In March 2018, the unimaginable happened when UMBC upset the University of Virginia in the first round of the 2018 NCAA men’s basketball tournament. Something else, once almost as unimaginable, could be observed at the tournament. With us in the crowd that weekend were four Duke University School of Medicine faculty members—all black men who are UMBC alumni. They all engage in cutting-edge research. One, for example, is working on the development of a pacemaker for the brain that may someday be used to treat conditions such as depression, autism, and schizophrenia.

The Meyerhoff Program was not a marginal effort, but one that shaped UMBC’s culture, defined our institution, and provided insights into how to support academic success for all students. The importance of institutional culture change for program success cannot be overstated.

Change requires honesty. Our approach began by looking in the mirror and being honest about strengths and weaknesses, opportunities and challenges. We gather data to understand problems and assess potential solutions. We have deep, sometimes difficult conversations about what it would take to fix the problems. Change requires courage because it rests on a willingness to see things differently and act in the face of uncertainty. When we launched the Meyerhoff Program, we represented it as a scientific experiment. Faculty who were initially skeptics eventually became allies, and later program champions. And that’s important, because change also requires what we call “grit.” Successful programs do not just happen. They require buy-in, commitment, and hard work from people who value the effort. Our university leadership made this program an institutional priority. Staff and faculty put in the hours to make the program successful.

Even after we demonstrated success, many leaders in higher education argued that the program could not be replicated elsewhere. This criticism has been put to the test.

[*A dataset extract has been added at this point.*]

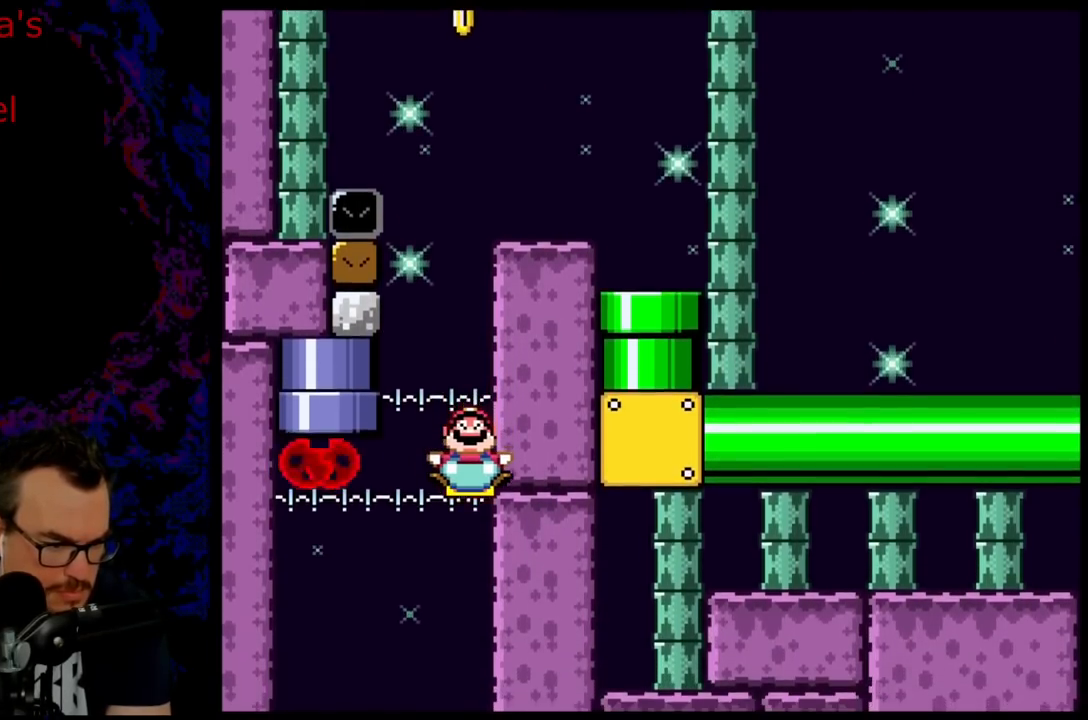
{"buttons": ["X", "DPAD_DOWN"], "events": []}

Since 2014, the Howard Hughes Medical Institute (HHMI) has invested $8 million to replicate our program at Penn State and the University of North Carolina at Chapel Hill. The successful results of this effort have recently been published in Science. HHMI is now investing in replicating the program at another six universities, and the Chan Zuckerberg Initiative is doing likewise at UC Berkeley and the University of California at San Diego.

Today, African American and Latino researchers remain deeply underrepresented in the professoriate and our scientific enterprise. Among full-time faculty, 77 percent are white, 10 percent Asian/Pacific Islander, 6 percent black, 4 percent Hispanic, and 3 percent other or mixed race. Just 2 percent of scientists at the National Institutes of Health are black, and 4 percent Latino. No institution is producing more than 12 African American undergraduates a year who go on to earn STEM doctorates.

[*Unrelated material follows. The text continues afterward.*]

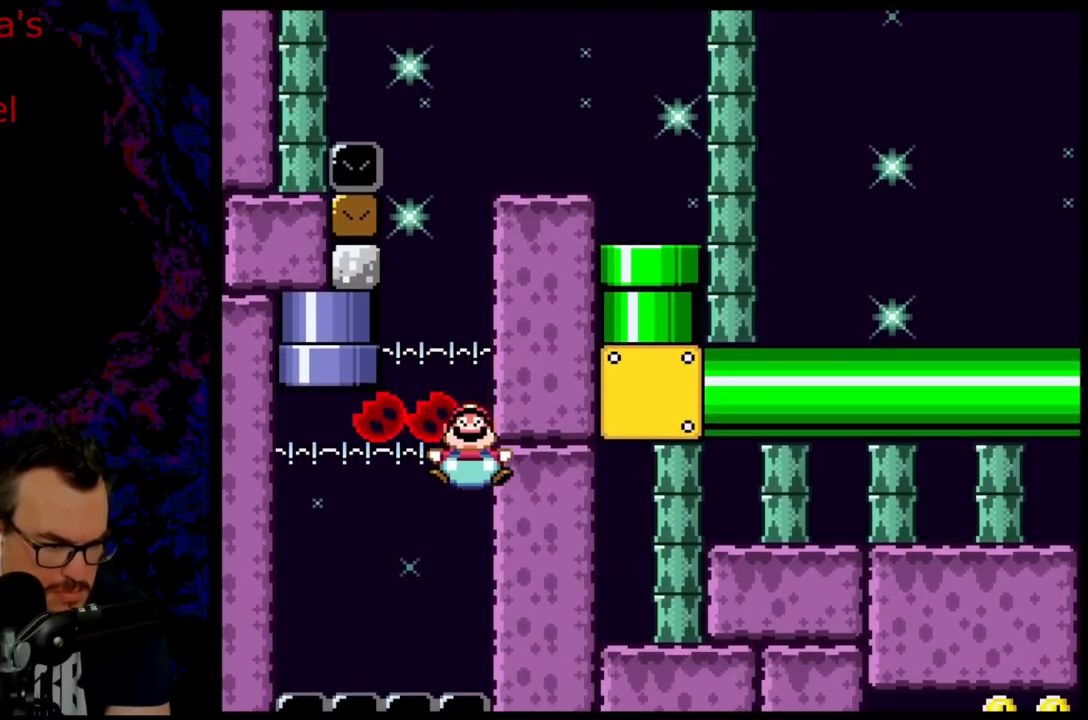
{"buttons": ["X", "DPAD_DOWN"], "events": []}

The work to build the pipeline is urgent and must be widely shared. We have demonstrated that students of all backgrounds can succeed in science and engineering. But in the end, this is not just about underrepresented groups. The problem of diversity in science is the problem of helping all Americans in science, which is in turn the problem of helping America.

Freeman A. Hrabowski III is the president of the University of Maryland, Baltimore County and the former chair of the President’s Commission on Educational Excellence for African Americans under the Obama administration. He is a co-author of The Empowered University: Shared Leadership, Culture Change, and Academic Success.

Peter H. Henderson is the senior adviser to the president of the University of Maryland at Baltimore County and a former director of the Board on Higher Education and Workforce at the National Academies of Sciences, Engineering, and Medicine. He is a co-author of The Empowered University: Shared Leadership, Culture Change, and Academic Success.